◆ AIM OF THE TASK: Look through the data below and extract, unchanged, the lines from the one that contains "Table 1. Household" to the one that contains "Figure 15. Illustrations", both included.

***** MATERIAL FOR THIS TASK *****

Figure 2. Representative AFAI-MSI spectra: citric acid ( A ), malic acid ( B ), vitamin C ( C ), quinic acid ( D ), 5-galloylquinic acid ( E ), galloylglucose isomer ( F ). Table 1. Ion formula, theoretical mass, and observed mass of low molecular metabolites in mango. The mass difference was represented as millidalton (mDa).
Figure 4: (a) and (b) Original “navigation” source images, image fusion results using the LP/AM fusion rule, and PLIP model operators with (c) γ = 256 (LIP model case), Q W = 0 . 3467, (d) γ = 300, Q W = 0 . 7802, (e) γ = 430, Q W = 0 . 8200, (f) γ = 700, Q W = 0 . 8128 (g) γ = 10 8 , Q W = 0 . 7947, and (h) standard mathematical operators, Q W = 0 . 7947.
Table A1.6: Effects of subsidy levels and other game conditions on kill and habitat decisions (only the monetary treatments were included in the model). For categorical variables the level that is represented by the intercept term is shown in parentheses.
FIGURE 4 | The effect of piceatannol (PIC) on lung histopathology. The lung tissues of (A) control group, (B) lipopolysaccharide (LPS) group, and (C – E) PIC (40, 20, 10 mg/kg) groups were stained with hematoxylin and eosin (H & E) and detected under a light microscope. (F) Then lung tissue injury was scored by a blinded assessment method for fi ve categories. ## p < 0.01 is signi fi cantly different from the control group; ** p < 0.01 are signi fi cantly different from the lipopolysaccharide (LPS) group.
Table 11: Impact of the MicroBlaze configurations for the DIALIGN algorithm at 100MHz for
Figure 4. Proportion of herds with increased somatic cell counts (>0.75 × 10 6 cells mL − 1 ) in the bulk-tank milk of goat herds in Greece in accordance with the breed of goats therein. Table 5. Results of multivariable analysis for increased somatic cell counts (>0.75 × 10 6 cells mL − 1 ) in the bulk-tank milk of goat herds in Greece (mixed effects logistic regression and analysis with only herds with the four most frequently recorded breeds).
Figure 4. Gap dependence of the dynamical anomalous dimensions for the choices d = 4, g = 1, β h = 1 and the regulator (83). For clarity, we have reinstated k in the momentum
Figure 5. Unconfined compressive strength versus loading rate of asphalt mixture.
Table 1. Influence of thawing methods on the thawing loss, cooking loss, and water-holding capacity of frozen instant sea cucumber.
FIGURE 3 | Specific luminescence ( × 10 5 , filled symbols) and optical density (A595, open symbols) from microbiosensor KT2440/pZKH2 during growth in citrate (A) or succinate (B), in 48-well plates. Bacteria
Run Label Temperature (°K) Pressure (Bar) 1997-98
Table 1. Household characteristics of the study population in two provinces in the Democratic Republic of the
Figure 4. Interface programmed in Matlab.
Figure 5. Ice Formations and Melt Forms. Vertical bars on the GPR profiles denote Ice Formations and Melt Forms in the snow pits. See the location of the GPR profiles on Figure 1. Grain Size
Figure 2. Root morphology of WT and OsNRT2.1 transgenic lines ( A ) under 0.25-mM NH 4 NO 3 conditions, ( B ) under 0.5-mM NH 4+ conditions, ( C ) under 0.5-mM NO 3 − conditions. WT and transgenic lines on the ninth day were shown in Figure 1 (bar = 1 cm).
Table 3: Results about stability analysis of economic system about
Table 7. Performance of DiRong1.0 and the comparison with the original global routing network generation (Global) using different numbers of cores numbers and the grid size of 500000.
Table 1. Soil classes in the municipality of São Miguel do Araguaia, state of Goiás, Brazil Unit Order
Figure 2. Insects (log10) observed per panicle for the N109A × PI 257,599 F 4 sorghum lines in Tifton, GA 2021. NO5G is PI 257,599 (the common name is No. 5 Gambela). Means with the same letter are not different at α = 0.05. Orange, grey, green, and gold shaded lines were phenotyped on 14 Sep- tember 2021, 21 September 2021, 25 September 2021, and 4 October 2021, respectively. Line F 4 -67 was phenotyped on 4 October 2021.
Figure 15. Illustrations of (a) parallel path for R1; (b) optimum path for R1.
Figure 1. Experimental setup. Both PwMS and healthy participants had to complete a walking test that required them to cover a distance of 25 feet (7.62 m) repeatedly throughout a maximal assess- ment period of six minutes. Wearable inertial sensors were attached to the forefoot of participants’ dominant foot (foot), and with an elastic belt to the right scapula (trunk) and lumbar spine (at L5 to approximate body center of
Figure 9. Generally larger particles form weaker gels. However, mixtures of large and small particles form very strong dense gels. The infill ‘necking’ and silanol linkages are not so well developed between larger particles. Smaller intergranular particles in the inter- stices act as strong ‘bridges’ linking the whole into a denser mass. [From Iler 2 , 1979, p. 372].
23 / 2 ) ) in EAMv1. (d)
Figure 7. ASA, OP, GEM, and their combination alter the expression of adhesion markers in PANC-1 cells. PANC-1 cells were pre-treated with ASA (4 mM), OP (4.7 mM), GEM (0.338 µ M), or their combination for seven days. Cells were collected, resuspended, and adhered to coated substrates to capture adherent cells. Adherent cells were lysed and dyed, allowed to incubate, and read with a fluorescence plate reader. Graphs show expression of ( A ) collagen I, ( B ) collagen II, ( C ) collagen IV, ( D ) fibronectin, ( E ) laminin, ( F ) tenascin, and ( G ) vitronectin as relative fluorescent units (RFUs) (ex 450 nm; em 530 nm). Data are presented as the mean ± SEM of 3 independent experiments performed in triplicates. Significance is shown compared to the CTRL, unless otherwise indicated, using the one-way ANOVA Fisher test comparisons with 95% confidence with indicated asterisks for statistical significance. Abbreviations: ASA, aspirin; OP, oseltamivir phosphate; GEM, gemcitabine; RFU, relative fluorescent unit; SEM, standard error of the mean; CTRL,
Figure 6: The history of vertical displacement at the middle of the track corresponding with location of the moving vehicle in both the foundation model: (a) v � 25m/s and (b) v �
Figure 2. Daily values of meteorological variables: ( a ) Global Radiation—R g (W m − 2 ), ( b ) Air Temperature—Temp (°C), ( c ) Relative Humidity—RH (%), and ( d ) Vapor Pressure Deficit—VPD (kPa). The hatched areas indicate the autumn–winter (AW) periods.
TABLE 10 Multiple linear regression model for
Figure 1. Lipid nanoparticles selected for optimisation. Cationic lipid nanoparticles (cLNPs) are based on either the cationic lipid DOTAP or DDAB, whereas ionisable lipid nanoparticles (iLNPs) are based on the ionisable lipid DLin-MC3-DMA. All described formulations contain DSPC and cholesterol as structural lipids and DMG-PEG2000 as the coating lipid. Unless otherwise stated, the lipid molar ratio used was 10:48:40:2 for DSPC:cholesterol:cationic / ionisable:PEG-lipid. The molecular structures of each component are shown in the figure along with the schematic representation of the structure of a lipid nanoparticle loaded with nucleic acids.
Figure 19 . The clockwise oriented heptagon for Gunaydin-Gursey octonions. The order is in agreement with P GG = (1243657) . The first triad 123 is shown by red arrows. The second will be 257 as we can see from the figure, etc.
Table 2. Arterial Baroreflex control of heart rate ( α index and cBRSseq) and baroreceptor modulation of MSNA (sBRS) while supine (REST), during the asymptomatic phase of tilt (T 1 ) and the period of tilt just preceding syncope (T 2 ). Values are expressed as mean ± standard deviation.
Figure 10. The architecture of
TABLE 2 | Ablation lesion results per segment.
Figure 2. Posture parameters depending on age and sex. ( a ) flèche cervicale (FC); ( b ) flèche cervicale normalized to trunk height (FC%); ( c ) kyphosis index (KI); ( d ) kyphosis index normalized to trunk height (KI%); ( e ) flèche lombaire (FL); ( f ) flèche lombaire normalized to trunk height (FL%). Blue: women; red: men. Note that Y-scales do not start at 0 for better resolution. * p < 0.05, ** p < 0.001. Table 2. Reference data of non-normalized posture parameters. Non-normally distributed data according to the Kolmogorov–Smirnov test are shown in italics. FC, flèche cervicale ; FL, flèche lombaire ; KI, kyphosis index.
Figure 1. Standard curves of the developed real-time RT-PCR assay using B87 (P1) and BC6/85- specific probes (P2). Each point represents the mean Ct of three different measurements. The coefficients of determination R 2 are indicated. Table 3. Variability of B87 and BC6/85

*****

◆ SOLUTION FOR THIS PROBLEM:
Table 1. Household characteristics of the study population in two provinces in the Democratic Republic of the
Figure 4. Interface programmed in Matlab.
Figure 5. Ice Formations and Melt Forms. Vertical bars on the GPR profiles denote Ice Formations and Melt Forms in the snow pits. See the location of the GPR profiles on Figure 1. Grain Size
Figure 2. Root morphology of WT and OsNRT2.1 transgenic lines ( A ) under 0.25-mM NH 4 NO 3 conditions, ( B ) under 0.5-mM NH 4+ conditions, ( C ) under 0.5-mM NO 3 − conditions. WT and transgenic lines on the ninth day were shown in Figure 1 (bar = 1 cm).
Table 3: Results about stability analysis of economic system about
Table 7. Performance of DiRong1.0 and the comparison with the original global routing network generation (Global) using different numbers of cores numbers and the grid size of 500000.
Table 1. Soil classes in the municipality of São Miguel do Araguaia, state of Goiás, Brazil Unit Order
Figure 2. Insects (log10) observed per panicle for the N109A × PI 257,599 F 4 sorghum lines in Tifton, GA 2021. NO5G is PI 257,599 (the common name is No. 5 Gambela). Means with the same letter are not different at α = 0.05. Orange, grey, green, and gold shaded lines were phenotyped on 14 Sep- tember 2021, 21 September 2021, 25 September 2021, and 4 October 2021, respectively. Line F 4 -67 was phenotyped on 4 October 2021.
Figure 15. Illustrations of (a) parallel path for R1; (b) optimum path for R1.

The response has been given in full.